While waiting to be called, I notice another chemo-bald woman, and then another, and still another. Highly unusual. So I begin surveying the crowded waiting area — it’s standing room only (“I’ve never seen it this busy,” one regular declares) — and start counting the women without hair: five, six, seven, eight, nine…I’m distracted by four people sharing their stories of stem cell transplants…”he’s 59 days out and, see, his hair’s growing back”…10. Finally, number 11 takes her place in the queue for check-in.

Behind 11 is a young boy, probably about 10 years old, in a wheelchair. His father is reviewing the day’s schedule of appointments; it spills across two pages. The boy’s pre-pubescent alto voice, loud with excitement, abruptly calls hello! to the phlebotomists. They return the greeting; they’re all — and how many appointments does this take? — on a first-name basis. The obvious glee among them torques a round of laughter from the serious and silent rest of us.

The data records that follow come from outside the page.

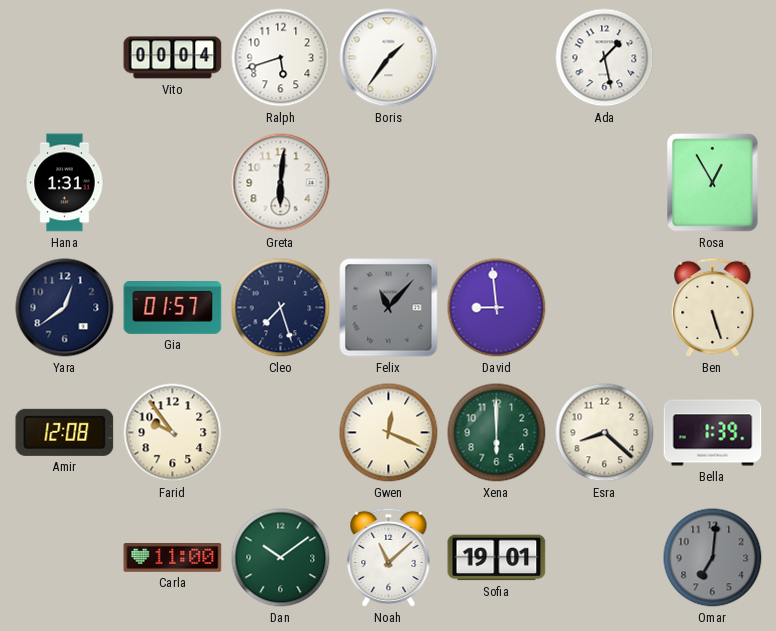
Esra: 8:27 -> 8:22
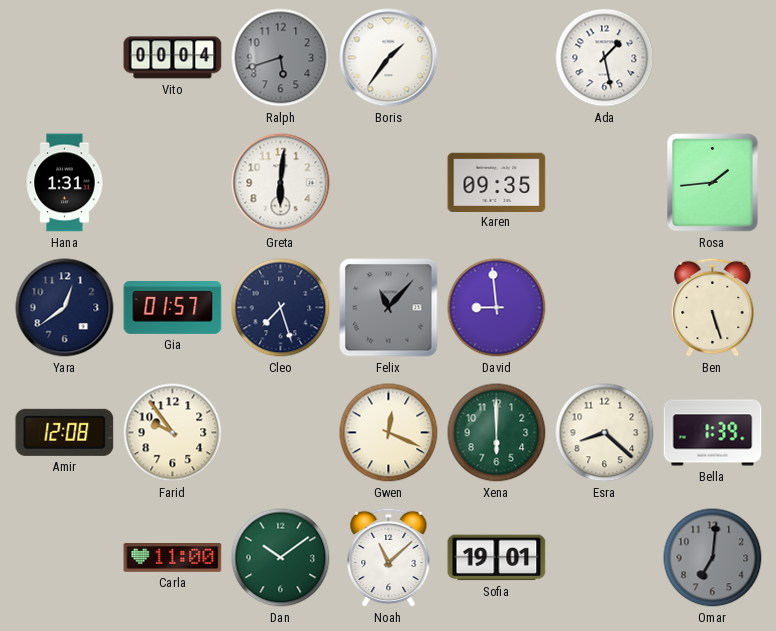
Ralph dial: white -> grey
Karen: none -> 09:35
Rosa: 12:55 -> 1:44
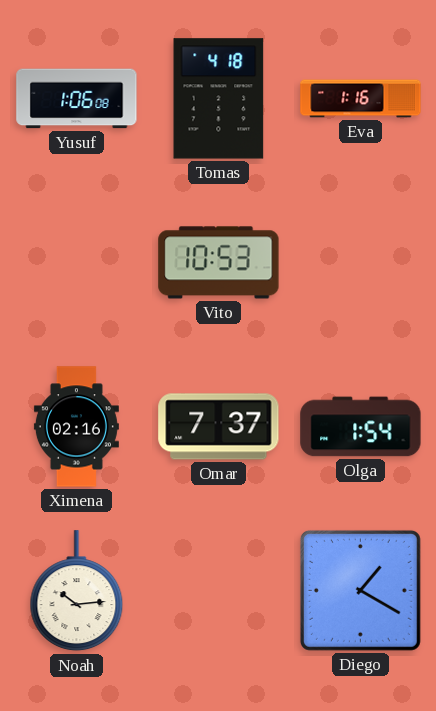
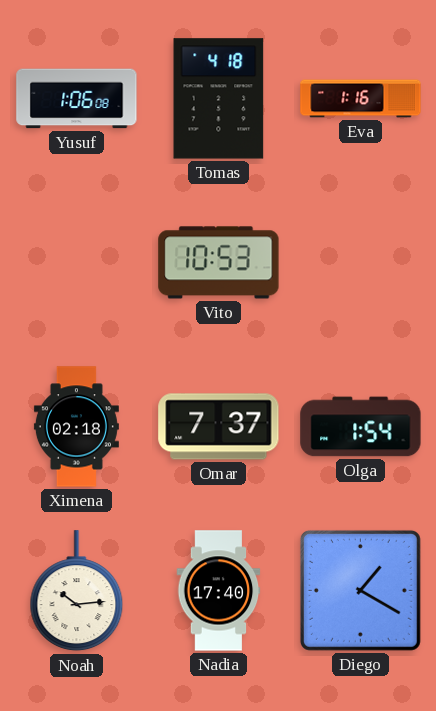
Ximena: 02:16 -> 02:18
Nadia: none -> 17:40
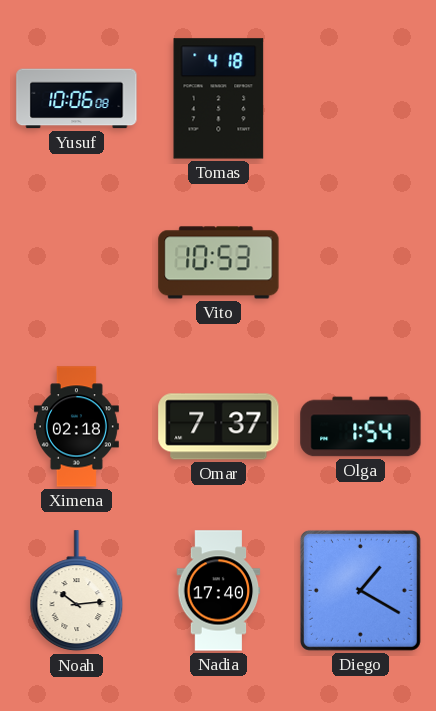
Yusuf: 1:06 -> 10:06
Eva: 1:16 -> none
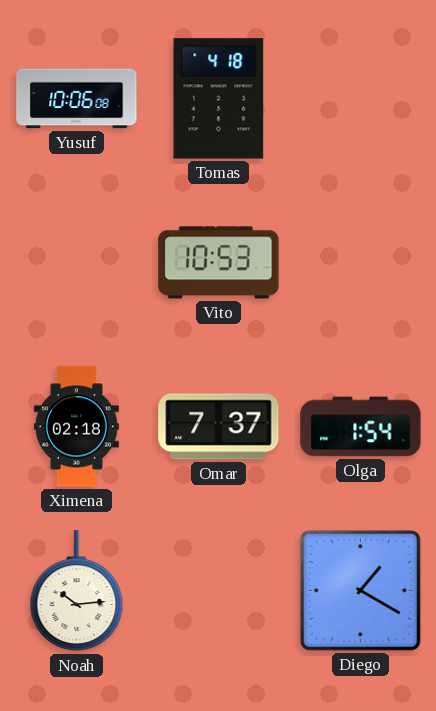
Nadia: 17:40 -> none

My turn. My blood is drawn so quickly (or my mind is so elsewhere), it is over before I even sense the prick of the needle’s entry into the crook of my right arm. As I leave for the quarterly appointment with my oncologist, chemo-bald woman number — no, wait, I can’t count this person as woman #12: This person is so young, so hairless, I can, on passing, discern no identifiers of gender.

I’m in a snow globe of despair, but instead of flakes, it’s cancer swirling around me.

***

Upstairs, two weeks into the seventh year of my cancer journey, I report for my check-up; my PSA is once again undetectable. I remain no evidence of disease (NED). But my oncologist and I talk not about a cure but about how much longer I can go before my prostate cancer comes back. (I did, after all, have cancer in two lymph nodes at surgery.) He tosses out markers: another year, three years, five, and why each increment is better than the previous.

It was a hopeful discussion about an uncertain and unknowable future. Very much unlike my April 2012 check-up, which brought the despairing, hollowing out news of possible recurrence. With that came a sense of futility we cancerians know all too well: No matter what I do, I can’t get a break. It’s the point in your disease where you think you’ve hit bottom, and then someone shows you to a door leading down.

But today, my oncologist — who cautioned me a year ago not to read too much into those disappointing test results — actually sees me as NED since January of last year: Despite the scant and receding traces of PSA measured in April and July of 2012, I’m 15 months no evidence of disease.

From despair to hope — what a difference a year makes.

***

My visits to the cancer ward tend to be emotionally uneventful, but this time, I knew both despair and hope, raw and in full measure: despair that so many lives are marked by cancer; but hope that the wizardry of modern medicine can, if not save, at least meaningfully extend our lives. And that is why we were all there on the morning of Monday, April 8, 2013.

Each of us had an appointment with the doctors of hope, standing room only.